Points de vigilance 2026
- Registre national des mesures de protection : entrée en vigueur prévue au plus tard le 31-12-2026. Impact pratique attendu pour les notaires, banquiers et conseils.
- CSG +1,4 point (LFSS 2026) sur les revenus du capital du mineur ou du majeur : toutes les simulations sur portefeuille sous tutelle doivent intégrer PS 18,6 %.
- Responsabilité bancaire accrue : la jurisprudence Cass. 12-6-2025 n° 24-13.604 impose à la banque d’exiger l’accord des deux parents pour tout virement au débit du compte du mineur.
- Interdiction du compte-pivot des gestionnaires locatifs pour le majeur protégé (avis 5-12-2025) : vigilance conventionnelle.
- Curatelle et proportionnalité : Cass. 12-6-2025 impose de réévaluer la mesure si la personne peut s’exprimer par communication augmentée.
- Déjudiciarisation croissante : l’habilitation familiale est devenue la mesure la plus prononcée.
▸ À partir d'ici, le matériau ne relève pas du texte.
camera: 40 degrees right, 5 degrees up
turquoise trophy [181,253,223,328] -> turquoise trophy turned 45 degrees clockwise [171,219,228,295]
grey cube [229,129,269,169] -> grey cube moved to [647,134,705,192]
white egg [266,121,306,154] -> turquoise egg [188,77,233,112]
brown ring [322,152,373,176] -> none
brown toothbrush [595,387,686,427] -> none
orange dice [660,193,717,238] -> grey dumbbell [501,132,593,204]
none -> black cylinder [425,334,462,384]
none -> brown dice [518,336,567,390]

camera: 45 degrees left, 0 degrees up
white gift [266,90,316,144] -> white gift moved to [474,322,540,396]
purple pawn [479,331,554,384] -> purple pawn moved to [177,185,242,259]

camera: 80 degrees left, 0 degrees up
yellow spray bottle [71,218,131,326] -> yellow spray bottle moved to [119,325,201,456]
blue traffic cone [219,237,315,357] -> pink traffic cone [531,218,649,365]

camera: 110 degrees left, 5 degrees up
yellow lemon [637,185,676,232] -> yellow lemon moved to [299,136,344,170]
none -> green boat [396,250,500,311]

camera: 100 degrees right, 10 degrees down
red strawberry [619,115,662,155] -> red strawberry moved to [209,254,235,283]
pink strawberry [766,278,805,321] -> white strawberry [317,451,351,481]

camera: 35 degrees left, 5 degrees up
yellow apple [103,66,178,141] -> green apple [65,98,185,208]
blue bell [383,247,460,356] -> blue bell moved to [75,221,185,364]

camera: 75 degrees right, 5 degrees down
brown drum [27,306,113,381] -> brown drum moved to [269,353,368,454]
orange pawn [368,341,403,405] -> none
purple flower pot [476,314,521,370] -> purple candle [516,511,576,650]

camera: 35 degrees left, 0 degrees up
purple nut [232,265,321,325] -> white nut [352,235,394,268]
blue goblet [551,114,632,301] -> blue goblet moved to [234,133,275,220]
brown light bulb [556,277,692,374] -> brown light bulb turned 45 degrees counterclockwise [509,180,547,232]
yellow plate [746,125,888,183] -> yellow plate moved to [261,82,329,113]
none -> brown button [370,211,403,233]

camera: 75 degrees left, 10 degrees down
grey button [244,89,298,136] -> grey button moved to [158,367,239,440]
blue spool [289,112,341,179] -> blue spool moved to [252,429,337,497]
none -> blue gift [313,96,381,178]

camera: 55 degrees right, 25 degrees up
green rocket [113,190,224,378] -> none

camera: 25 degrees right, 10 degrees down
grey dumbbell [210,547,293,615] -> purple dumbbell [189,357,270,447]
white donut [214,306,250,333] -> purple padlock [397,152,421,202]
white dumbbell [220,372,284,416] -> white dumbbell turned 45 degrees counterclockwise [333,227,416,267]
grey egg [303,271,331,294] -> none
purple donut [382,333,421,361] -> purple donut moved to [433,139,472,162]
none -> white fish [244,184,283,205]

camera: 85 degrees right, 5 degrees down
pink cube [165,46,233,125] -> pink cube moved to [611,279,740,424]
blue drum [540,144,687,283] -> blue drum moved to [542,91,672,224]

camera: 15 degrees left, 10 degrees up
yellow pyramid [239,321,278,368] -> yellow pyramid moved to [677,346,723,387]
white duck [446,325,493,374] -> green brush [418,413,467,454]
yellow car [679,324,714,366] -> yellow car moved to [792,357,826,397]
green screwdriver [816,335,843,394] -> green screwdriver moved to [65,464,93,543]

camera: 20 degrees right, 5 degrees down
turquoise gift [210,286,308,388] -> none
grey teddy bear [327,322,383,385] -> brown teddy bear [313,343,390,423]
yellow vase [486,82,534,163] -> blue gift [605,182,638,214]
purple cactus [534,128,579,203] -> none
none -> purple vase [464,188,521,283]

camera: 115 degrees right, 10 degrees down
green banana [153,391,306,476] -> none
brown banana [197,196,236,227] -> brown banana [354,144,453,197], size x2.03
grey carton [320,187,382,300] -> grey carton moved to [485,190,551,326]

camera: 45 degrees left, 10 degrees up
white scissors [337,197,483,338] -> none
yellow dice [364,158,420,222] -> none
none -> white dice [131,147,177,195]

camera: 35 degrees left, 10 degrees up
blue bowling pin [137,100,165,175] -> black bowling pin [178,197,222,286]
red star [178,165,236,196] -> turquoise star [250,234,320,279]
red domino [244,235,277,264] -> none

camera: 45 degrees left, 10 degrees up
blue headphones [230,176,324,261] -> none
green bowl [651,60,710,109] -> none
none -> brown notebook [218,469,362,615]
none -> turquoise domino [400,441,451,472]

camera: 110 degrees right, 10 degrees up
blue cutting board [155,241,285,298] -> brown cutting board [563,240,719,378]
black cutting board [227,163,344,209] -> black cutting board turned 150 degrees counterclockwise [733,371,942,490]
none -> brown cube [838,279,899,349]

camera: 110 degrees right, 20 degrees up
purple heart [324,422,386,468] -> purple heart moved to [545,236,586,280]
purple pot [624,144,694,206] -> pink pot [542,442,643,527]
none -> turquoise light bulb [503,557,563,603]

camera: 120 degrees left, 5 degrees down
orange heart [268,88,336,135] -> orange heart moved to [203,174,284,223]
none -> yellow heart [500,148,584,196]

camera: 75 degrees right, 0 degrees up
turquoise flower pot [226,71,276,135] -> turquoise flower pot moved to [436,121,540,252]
À privilégier dès que l’entourage familial est disponible, uni et digne de confiance.
- Mandat de protection future : document à généraliser dans la stratégie CGP, notamment pour les chefs d’entreprise. Forme notariée recommandée pour les actes de disposition.
- Barème DMTG : abattements 2026 inchangés par rapport à 2025 (100 000 € parent-enfant, 31 865 € don familial et abattement petits-enfants CGI art. 790 B, 1 594 € petits-enfants en propre, 5 310 € arrière-petit-enfant, 15 932 € frères/sœurs, 7 967 € neveux/nièces, 159 325 € handicap). La LF 2026 n’a pas modifié les abattements CGI art. 779 et 790 B.
- Plus-value immobilière : depuis 2026, PS 18,6 %. Prévoir l’impact sur les arbitrages de portefeuille immobilier réalisés pour un majeur protégé.